Action item =>
How many lines of the material below contain the string "parts"? Matches must have the same case, and the reply should be the number alone.

Data records =>
***

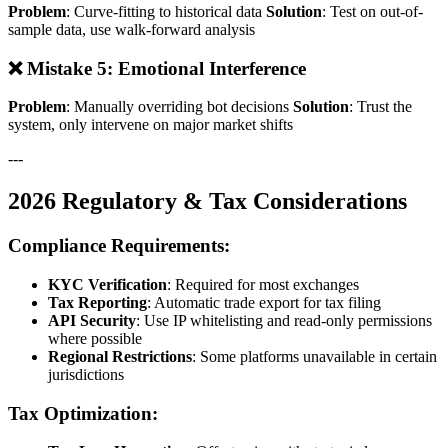
Problem
: Curve-fitting to historical data
Solution
: Test on out-of-
sample data, use walk-forward analysis
❌ Mistake 5: Emotional Interference
Problem
: Manually overriding bot decisions
Solution
: Trust the
system, only intervene on major market shifts
---
2026 Regulatory & Tax Considerations
Compliance Requirements:
KYC Verification
: Required for most exchanges
Tax Reporting
: Automatic trade export for tax filing
API Security
: Use IP whitelisting and read-only permissions
where possible
Regional Restrictions
: Some platforms unavailable in certain
jurisdictions
Tax Optimization:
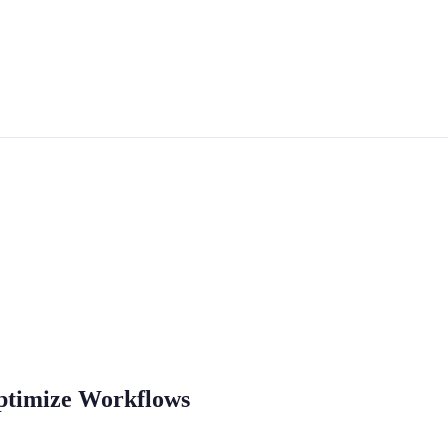
Optimize Workflows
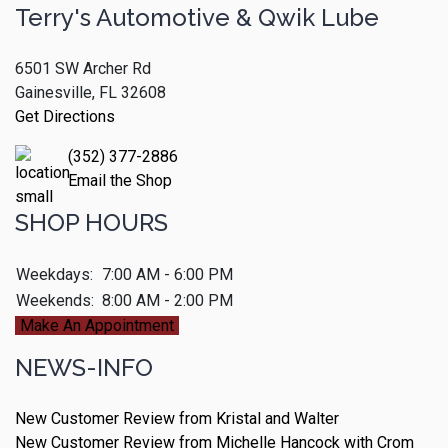
Terry's Automotive & Qwik Lube
6501 SW Archer Rd
Gainesville, FL 32608
Get Directions
(352) 377-2886
Email the Shop
SHOP HOURS
Weekdays:
7:00 AM - 6:00 PM
Weekends:
8:00 AM - 2:00 PM
Make An Appointment
NEWS-INFO
New Customer Review from Kristal and Walter
New Customer Review from Michelle Hancock with Crom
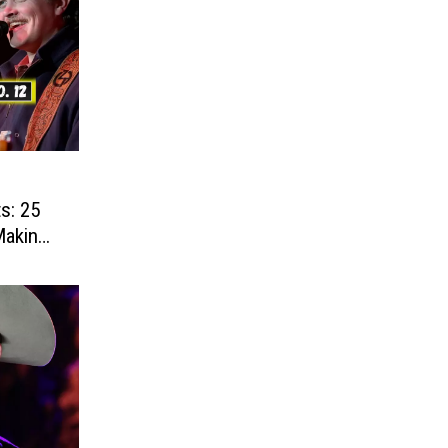
s: 25
Making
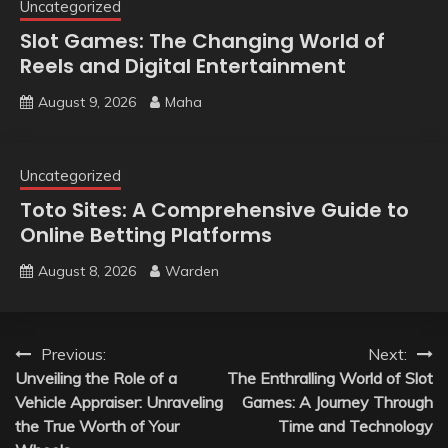
Uncategorized
Slot Games: The Changing World of
Reels and Digital Entertainment
August 9, 2026
Maha
Uncategorized
Toto Sites: A Comprehensive Guide to
Online Betting Platforms
August 8, 2026
Warden
Post
Previous:
Next:
Unveiling the Role of a
The Enthralling World of Slot
navigation
Vehicle Appraiser: Unraveling
Games: A Journey Through
the True Worth of Your
Time and Technology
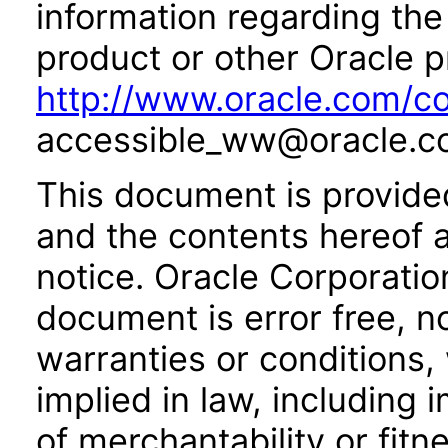
information regarding the 
product or other Oracle p
http://www.oracle.com/co
accessible_ww@oracle.c
This document is provide
and the contents hereof 
notice. Oracle Corporatio
document is error free, n
warranties or conditions,
implied in law, including 
of merchantability or fitn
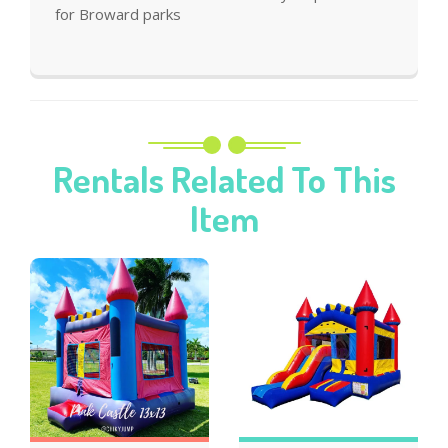
for Broward parks
Rentals Related To This
Item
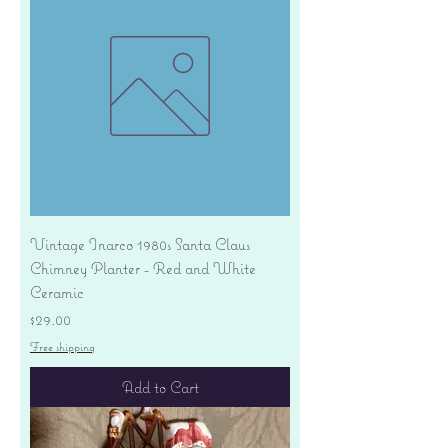
Vintage Inarco 1980s Santa Claus
Chimney Planter - Red and White
Ceramic
Price
$29.00
Free shipping
Add to Cart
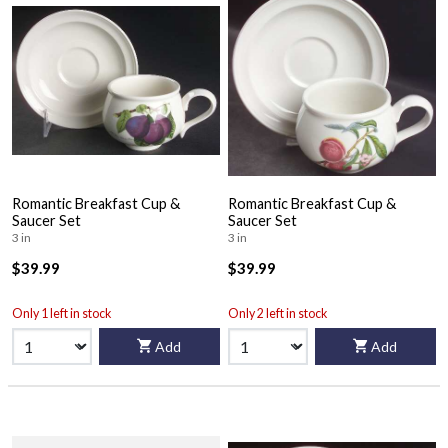
Romantic Breakfast Cup &
Romantic Breakfast Cup &
Saucer Set
Saucer Set
3 in
3 in
$39.99
$39.99
Only 1 left in stock
Only 2 left in stock
Add
Add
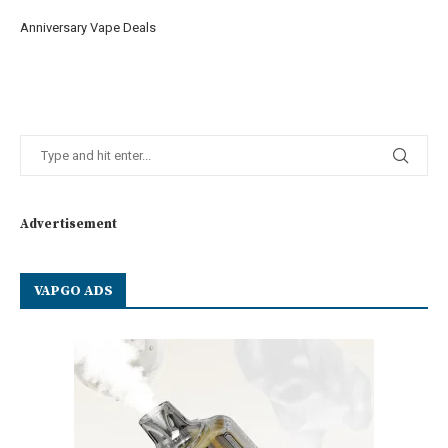
Anniversary Vape Deals
Advertisement
VAPGO ADS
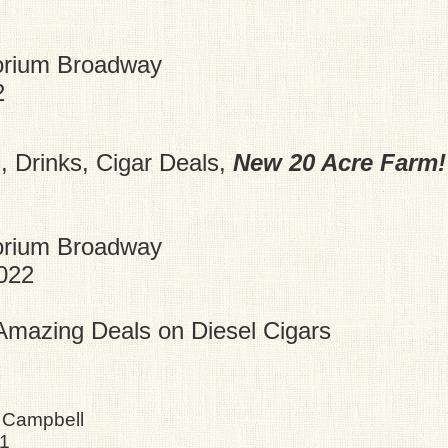
orium Broadway
2
 Drinks, Cigar Deals,
New 20 Acre Farm!
orium Broadway
2022
mazing Deals on Diesel Cigars
 Campbell
21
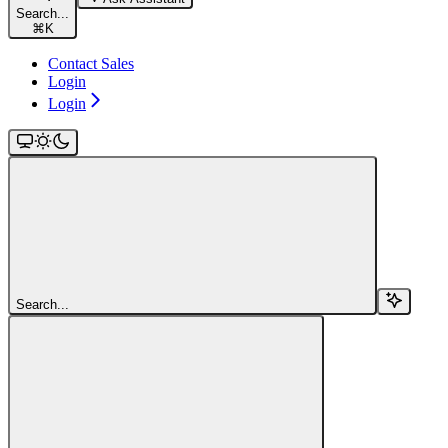
Search...
⌘
K
Contact Sales
Login
Login
Search...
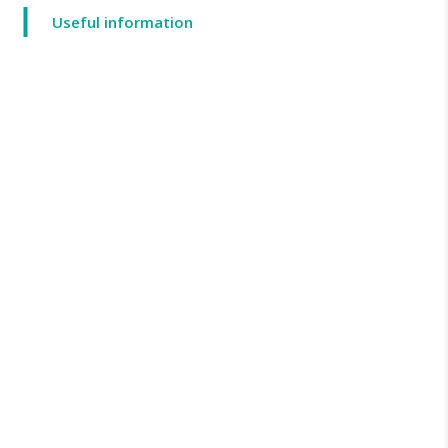
Useful information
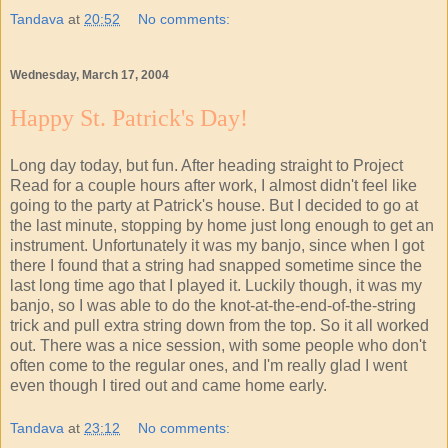
Tandava
at
20:52
No comments:
Wednesday, March 17, 2004
Happy St. Patrick's Day!
Long day today, but fun. After heading straight to Project
Read for a couple hours after work, I almost didn't feel like
going to the party at Patrick's house. But I decided to go at
the last minute, stopping by home just long enough to get an
instrument. Unfortunately it was my banjo, since when I got
there I found that a string had snapped sometime since the
last long time ago that I played it. Luckily though, it was my
banjo, so I was able to do the knot-at-the-end-of-the-string
trick and pull extra string down from the top. So it all worked
out. There was a nice session, with some people who don't
often come to the regular ones, and I'm really glad I went
even though I tired out and came home early.
Tandava
at
23:12
No comments:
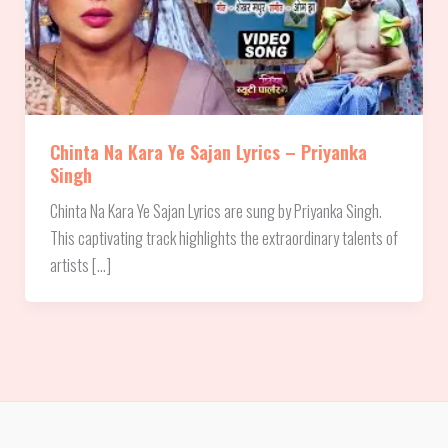
Chinta Na Kara Ye Sajan Lyrics – Priyanka
Singh
Chinta Na Kara Ye Sajan Lyrics are sung by Priyanka Singh.
This captivating track highlights the extraordinary talents of
artists […]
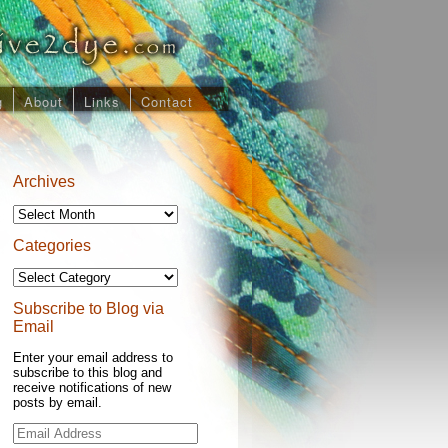
g
About
Links
Contact
Archives
Archives
Categories
Categories
Subscribe to Blog via
Email
Enter your email address to
subscribe to this blog and
receive notifications of new
posts by email.
Email
Address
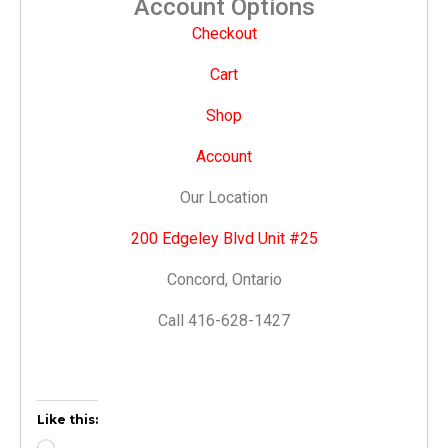
Account Options
Checkout
Cart
Shop
Account
Our Location
200 Edgeley Blvd Unit #25
Concord, Ontario
Call 416-628-1427
Like this:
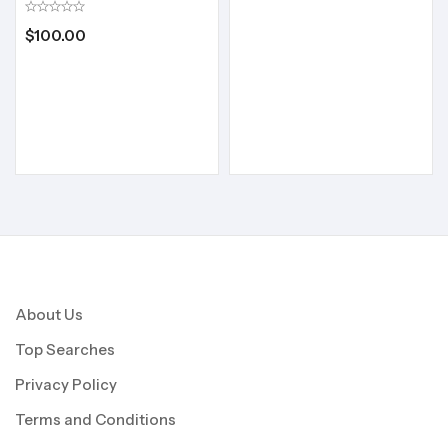
$
100.00
About Us
Top Searches
Privacy Policy
Terms and Conditions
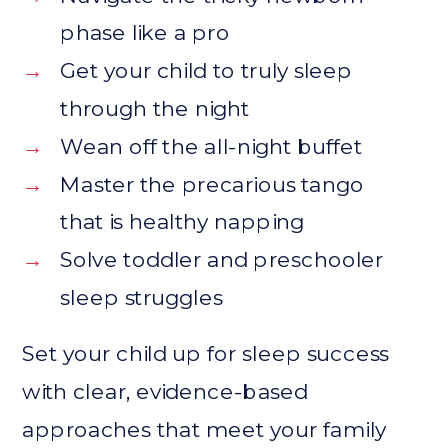
phase like a pro
→
Get your child to truly sleep
through the night
→
Wean off the all-night buffet
→
Master the precarious tango
that is healthy napping
→
Solve toddler and preschooler
sleep struggles
Set your child up for sleep success
with clear, evidence-based
approaches that meet your family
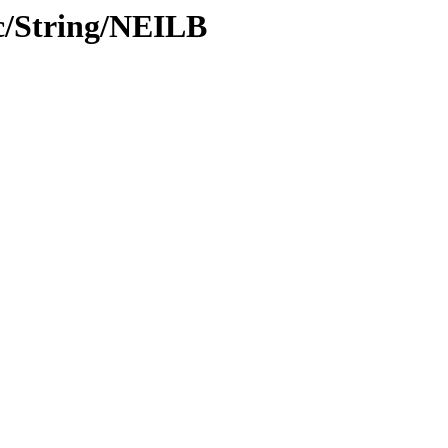
c/String/NEILB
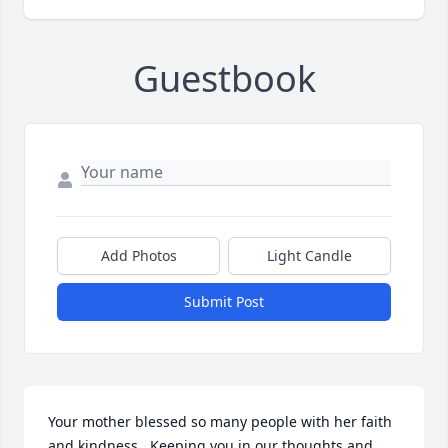
Guestbook
Add Photos
Light Candle
Submit Post
Your mother blessed so many people with her faith 
and kindness.  Keeping you in our thoughts and 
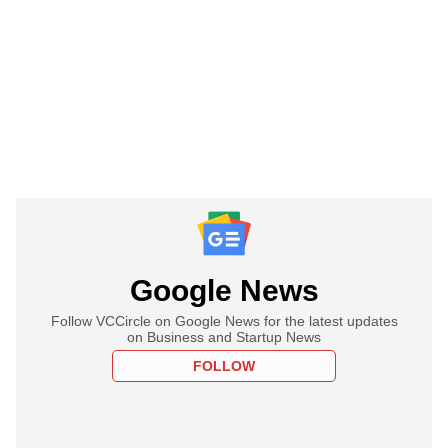
Google News
Follow VCCircle on Google News for the latest updates
on Business and Startup News
FOLLOW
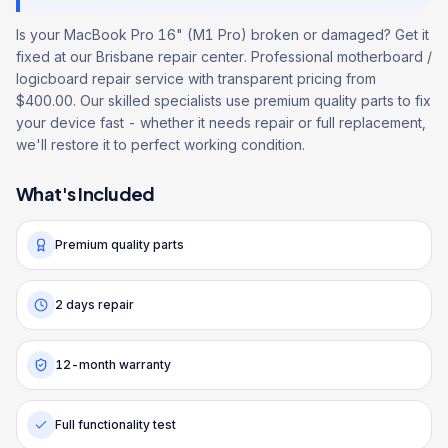
Is your MacBook Pro 16" (M1 Pro) broken or damaged? Get it
fixed at our Brisbane repair center. Professional motherboard /
logicboard repair service with transparent pricing from
$400.00. Our skilled specialists use premium quality parts to fix
your device fast - whether it needs repair or full replacement,
we'll restore it to perfect working condition.
What's Included
Premium quality parts
2 days repair
12-month warranty
Full functionality test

***

Problem solution =>
2